DarkNemesis618 (908703) | about 8 years ago | (#15007635)

Something else to consider is if it's the same number that keeps calling you, inform your local police. Print your phone log and show it to them. It's called harassment, and yes, it's a crime.

I understand the occasional wrong number; someone misdials and honestly doesn't realize it, phones broken and hitting a 9 actually dials a 6 (you laugh, my old landline phone did this and since there was no screen to see what you entered, it took me a little while to realize what the problem was, I feel bad for the people I called wrongly), and so on. But if the same number calls you 30 times a day, well, then that's something else entirely.

You aren't on Sprint are you? (1)

Monkelectric (546685) | about 8 years ago | (#15007799)
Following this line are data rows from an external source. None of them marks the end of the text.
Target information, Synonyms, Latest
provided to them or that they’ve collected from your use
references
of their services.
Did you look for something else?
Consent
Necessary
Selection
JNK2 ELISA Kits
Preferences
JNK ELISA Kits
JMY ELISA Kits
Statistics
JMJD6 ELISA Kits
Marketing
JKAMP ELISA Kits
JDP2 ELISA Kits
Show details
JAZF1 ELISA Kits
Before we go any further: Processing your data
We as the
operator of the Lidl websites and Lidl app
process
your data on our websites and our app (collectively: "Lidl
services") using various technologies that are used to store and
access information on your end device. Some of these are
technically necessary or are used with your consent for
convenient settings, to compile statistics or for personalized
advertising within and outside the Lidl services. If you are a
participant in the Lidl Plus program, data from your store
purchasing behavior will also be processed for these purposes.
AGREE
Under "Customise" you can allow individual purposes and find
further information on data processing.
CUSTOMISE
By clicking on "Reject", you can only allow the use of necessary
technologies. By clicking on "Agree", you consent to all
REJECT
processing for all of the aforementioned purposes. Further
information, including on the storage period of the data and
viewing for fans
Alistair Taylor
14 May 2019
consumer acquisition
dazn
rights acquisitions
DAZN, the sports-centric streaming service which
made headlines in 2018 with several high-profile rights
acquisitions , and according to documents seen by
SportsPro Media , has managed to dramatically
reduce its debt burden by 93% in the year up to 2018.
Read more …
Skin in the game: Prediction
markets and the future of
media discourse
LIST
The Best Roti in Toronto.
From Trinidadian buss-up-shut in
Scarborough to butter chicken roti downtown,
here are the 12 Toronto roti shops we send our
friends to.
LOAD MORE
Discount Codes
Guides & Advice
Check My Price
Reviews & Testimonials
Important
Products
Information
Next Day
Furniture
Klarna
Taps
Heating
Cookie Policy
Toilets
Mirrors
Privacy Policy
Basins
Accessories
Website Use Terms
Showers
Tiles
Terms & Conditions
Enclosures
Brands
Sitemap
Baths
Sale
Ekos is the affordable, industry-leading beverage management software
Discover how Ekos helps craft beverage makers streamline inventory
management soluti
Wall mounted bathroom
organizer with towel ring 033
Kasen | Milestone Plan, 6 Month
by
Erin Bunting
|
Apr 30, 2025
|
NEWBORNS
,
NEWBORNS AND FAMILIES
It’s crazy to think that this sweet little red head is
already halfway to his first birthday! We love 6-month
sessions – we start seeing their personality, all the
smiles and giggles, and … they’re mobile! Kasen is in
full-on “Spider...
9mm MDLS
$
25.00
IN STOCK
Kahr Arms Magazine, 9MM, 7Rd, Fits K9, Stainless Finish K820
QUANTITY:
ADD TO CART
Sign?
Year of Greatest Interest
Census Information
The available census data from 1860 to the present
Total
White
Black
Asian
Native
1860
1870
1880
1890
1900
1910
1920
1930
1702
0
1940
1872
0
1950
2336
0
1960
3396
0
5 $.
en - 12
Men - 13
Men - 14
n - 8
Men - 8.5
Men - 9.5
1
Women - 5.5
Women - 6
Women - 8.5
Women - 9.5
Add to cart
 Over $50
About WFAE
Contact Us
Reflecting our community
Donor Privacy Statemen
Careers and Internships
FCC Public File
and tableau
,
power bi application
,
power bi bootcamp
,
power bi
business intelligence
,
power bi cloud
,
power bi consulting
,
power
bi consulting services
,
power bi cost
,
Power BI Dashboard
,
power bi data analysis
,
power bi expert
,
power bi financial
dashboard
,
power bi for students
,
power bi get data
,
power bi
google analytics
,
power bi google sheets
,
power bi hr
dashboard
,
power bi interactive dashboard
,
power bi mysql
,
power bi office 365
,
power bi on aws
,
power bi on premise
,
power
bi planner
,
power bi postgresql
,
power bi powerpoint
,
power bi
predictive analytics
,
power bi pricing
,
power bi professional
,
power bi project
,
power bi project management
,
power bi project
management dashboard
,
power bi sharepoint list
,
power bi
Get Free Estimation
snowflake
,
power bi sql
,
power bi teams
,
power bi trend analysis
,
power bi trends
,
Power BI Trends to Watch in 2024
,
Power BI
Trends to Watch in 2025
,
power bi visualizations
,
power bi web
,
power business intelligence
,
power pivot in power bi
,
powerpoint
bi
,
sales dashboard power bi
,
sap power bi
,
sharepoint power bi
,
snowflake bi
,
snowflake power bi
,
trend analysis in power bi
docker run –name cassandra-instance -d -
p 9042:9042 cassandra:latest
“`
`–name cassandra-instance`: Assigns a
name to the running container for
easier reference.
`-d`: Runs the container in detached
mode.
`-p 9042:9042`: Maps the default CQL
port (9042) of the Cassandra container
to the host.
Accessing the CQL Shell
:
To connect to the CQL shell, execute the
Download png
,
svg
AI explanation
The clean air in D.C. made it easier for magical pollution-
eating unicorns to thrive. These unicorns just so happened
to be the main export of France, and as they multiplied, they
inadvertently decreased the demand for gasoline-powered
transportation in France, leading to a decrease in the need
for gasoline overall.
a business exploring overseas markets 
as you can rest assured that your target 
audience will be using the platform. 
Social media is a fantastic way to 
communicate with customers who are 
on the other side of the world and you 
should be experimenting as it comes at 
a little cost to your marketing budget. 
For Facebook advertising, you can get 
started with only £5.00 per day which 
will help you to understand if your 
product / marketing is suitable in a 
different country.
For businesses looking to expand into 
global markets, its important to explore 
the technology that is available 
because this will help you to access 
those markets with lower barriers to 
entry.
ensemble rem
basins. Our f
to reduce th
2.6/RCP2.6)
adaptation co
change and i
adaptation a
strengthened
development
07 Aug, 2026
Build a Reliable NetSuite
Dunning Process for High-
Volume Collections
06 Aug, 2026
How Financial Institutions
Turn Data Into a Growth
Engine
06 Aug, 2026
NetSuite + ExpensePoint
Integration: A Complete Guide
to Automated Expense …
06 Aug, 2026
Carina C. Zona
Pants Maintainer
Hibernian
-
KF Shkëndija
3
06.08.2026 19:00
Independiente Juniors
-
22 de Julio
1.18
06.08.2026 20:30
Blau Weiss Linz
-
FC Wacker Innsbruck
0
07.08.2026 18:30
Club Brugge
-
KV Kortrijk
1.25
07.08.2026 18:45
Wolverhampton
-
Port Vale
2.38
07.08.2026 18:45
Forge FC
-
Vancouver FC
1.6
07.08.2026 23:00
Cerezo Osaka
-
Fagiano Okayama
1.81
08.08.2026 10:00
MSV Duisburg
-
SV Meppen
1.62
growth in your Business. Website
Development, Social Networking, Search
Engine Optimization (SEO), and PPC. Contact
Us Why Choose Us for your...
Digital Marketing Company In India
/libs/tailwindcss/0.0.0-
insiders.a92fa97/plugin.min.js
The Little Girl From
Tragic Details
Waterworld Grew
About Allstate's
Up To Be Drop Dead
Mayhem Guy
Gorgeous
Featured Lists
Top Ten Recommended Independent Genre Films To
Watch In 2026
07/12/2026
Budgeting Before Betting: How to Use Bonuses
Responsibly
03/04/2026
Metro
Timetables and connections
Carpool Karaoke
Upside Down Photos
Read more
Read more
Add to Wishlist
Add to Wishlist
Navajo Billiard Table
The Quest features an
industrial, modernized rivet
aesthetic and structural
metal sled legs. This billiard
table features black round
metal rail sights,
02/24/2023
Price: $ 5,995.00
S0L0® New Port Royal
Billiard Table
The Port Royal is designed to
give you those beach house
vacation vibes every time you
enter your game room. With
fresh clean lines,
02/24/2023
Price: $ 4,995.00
I have had some *CRAZY* stuff happen with sprint. I recieve txt messages for other people. Sometimes people call my phone and it goes straight to voicemail. I receive txt messages weeks late. People leave messages which I never get. I get calls for other people both right and wrong numbers.

Come to think of it, why do I put up with this...

Callfilter for Treo (1)

prothid (302906) | about 8 years ago | (#15007988)

There is a nifty app for the Treo that will let you create rulesets for calls and how to respond to them. You can have it immediately drop the call to voicemail, hang up on them, ignore, etc. It will do the same for SMS messages too. It's pretty neat if you have the time to set up.

http://www.velocityware.com/callfilter/cfinfo.htm [velocityware.com]

try callpass.net (0)

Anonymous Coward | about 8 years ago | (#15007996)

Basically they have a call forwarding service where you can port your number (landline or celluar) to their system. Once it's ported, you can configure options like blocking based on incoming callerid. Great service, ugly webpage: http://www.callpass.net/ [callpass.net]

Writing software on a verizon phone (1)

Rhalin (791665) | about 8 years ago | (#15008106)

Yeah, if you were looking for a quick solution on any verizon locked-down phone, you're probably not in luck. Firstly, there's no J2ME on most (if any) verizon phones, because they use a wonderfully propriatary programming system (BREW), which requires all applications to be signed by Qualcomm (a fairly expensive process).

There are get-arounds for this on certain phones using a data cable and PC, but you'll have to find out how that works for your specific phone. And even with that, finding information on how to actually program anything for it is a rather difficult venture. My info may be a little out of date, its been a year or two since I looked into it, but I have a feeling its just as nasty.